What if, in every initial client meeting, your prospects would just come right out and tell you what’s important to them and what it would mean to them if you could help them? Indeed, it would make your job much easier, but then anyone could do it. The challenge is most people don’t think that way, and it’s your job as a financial advisor to help them uncover their most important issues.
But even that doesn’t go far enough because all you’ve done is uncover the “what.” People don’t act on the “what.” They act on the “why.” When fully revealed, the “why” becomes the key motivating factor. It contains the emotions that drive people to act. Your value as a financial advisor is to get people to take the actions you know will help them. If you can’t trigger the emotions behind what’s important to them, they are not likely to take action.
Advisors are from Mars, and prospects are from Venus.
Financial advisors are objective thinkers by trade. They deal in numbers and practical solutions. They are experts at analyzing data and presenting plans. While all that is integral to the process, all it does is give your prospective clients something to think about.
Your prospects and clients are innately subjective thinkers. They can appreciate the numbers and can see that the plan can solve their problem. But internally, they go through an emotional tug-of-war, trying to decide whether to act on the plan. Often, they don’t know how they feel about the plan or what it really means to them. Rationally, they understand the plan’s benefits but, emotionally, they are not motivated to act. That’s why they need time to think about it.
Getting to the real “Why”
If you’re following this blog, you probably know already how to connect with prospects using conversations designed to get them to open up about their issues and concerns. They will tell you what’s important to them. You need to find out why. That can be as easy as asking, “Why is that important to you?” But you may get more “rational” responses, such as “Because I want my kids to have a quality college education.” That’s not an emotional response.
After asking “why,” you can follow up with “What would it mean to you if you could make that happen?” Or, “How would it make you feel if you could achieve that for your kids?” Now you are getting to the motivating factor, or, as they say in sales parlance, the “hot button,” such as, “It would give me peace-of-mind knowing my kids will have the best opportunities in life.” Bingo!
The motivating factor is not the college education, though that is important. It’s what the college education will give your prospect—peace of mind. So, that’s what your solution or plan must deliver.
Feature, Benefit, Results
Once you have isolated the prospect’s motivating factor, it is essential to incorporate it when presenting your plan or solution.
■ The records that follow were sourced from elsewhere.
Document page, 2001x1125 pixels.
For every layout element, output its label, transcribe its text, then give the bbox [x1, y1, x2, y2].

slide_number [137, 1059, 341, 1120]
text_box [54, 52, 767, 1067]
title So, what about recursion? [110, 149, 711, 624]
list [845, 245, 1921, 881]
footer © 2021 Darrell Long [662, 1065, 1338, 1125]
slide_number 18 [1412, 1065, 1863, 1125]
Financial advisors are particularly good at explaining the features of their plan—what it does or how it works. Many are adept at describing the benefits—how it solves a problem or achieves a goal. But few take the vital next step, which is to communicate what it means to the prospect, which will trigger their emotions and motivating factors.
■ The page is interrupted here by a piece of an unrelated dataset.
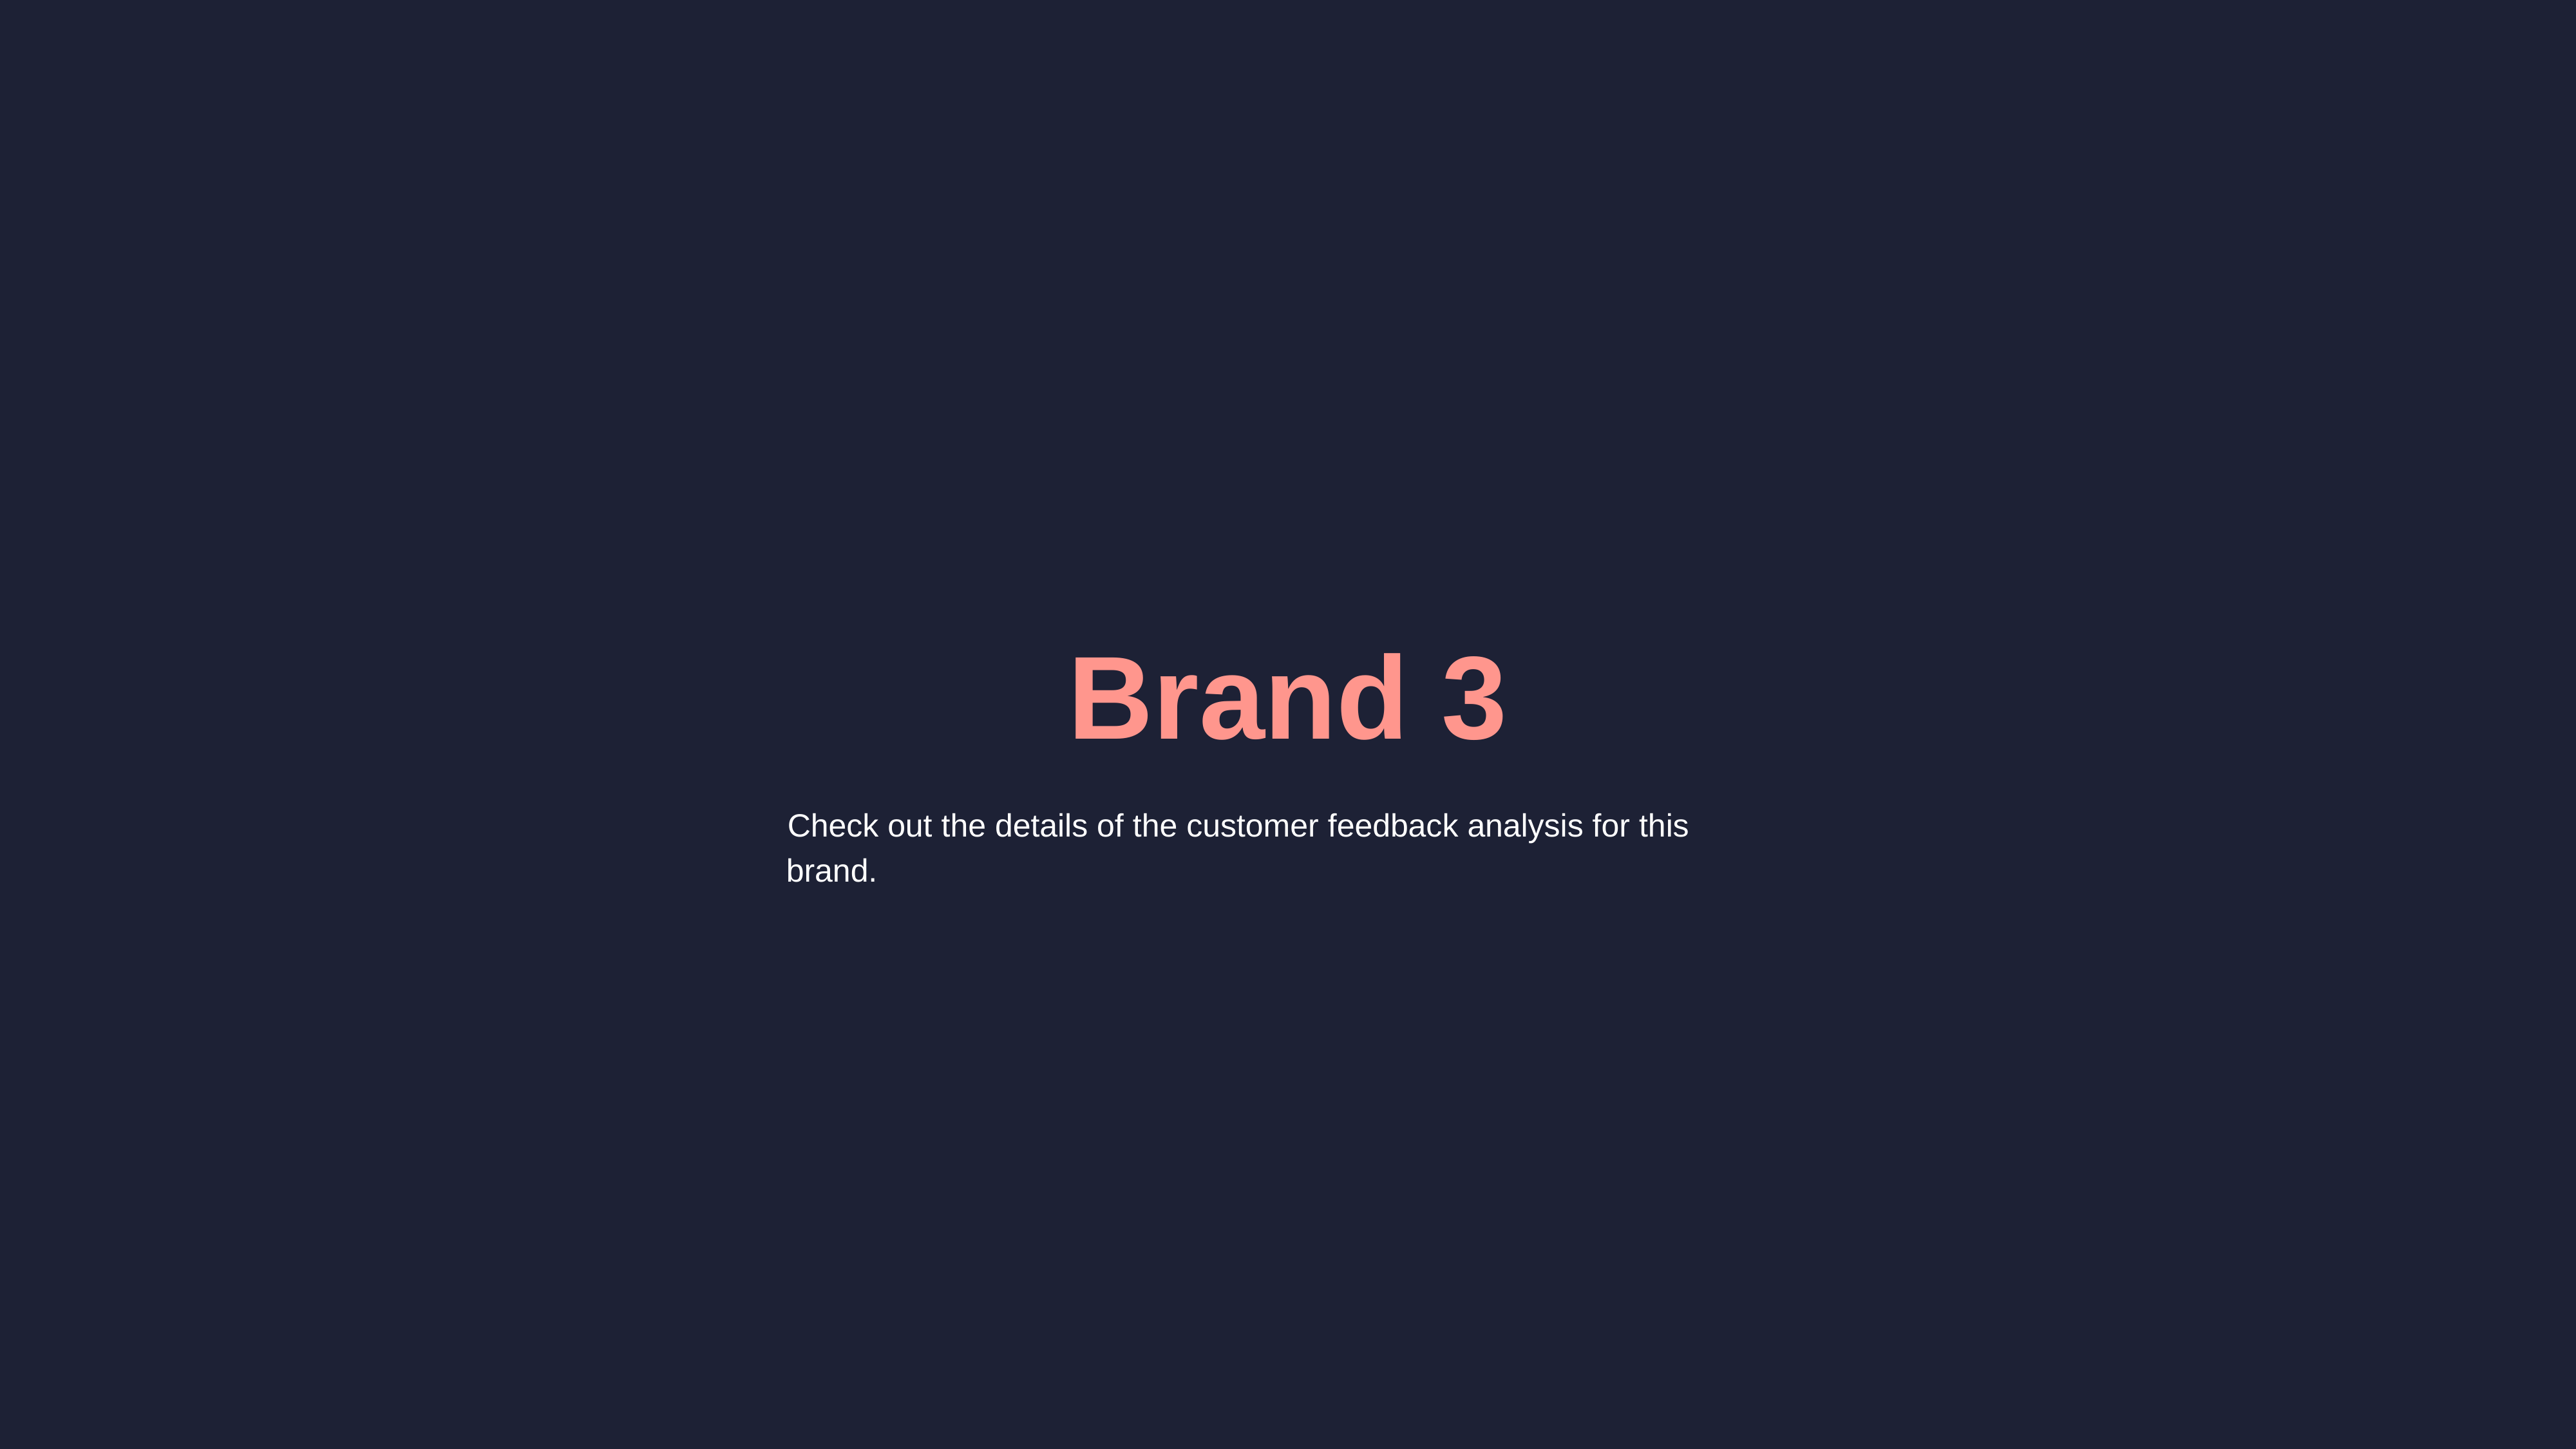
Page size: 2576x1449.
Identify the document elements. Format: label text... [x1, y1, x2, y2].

text_box [0, 0, 2576, 1449]
text_box Brand 3 [377, 616, 2199, 768]
text_box Check out the details of the customer feedback analysis for this brand. [781, 815, 1795, 871]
Here’s how it might sound with the college education example:
Mr. and Mrs. Client,
[Feature] This college funding plan was developed around your monthly contribution commitment of $600 and is based on your desire for low-risk investments.
[Benefit] This plan is projected to achieve your objective of three-quarters funding for both your children at an in-state, public college.
[Results] What that means to you is having peace of mind knowing your kids will have the same opportunities as you did to achieve their life ambitions.
How does that sound to you?
When structured this way, your prospects will understand and appreciate the features and benefits, but they will be focused on the results.
Also, the fact you incorporated their emotional thinking into your plan demonstrates that you were listening, which will likely put any trust issues to bed.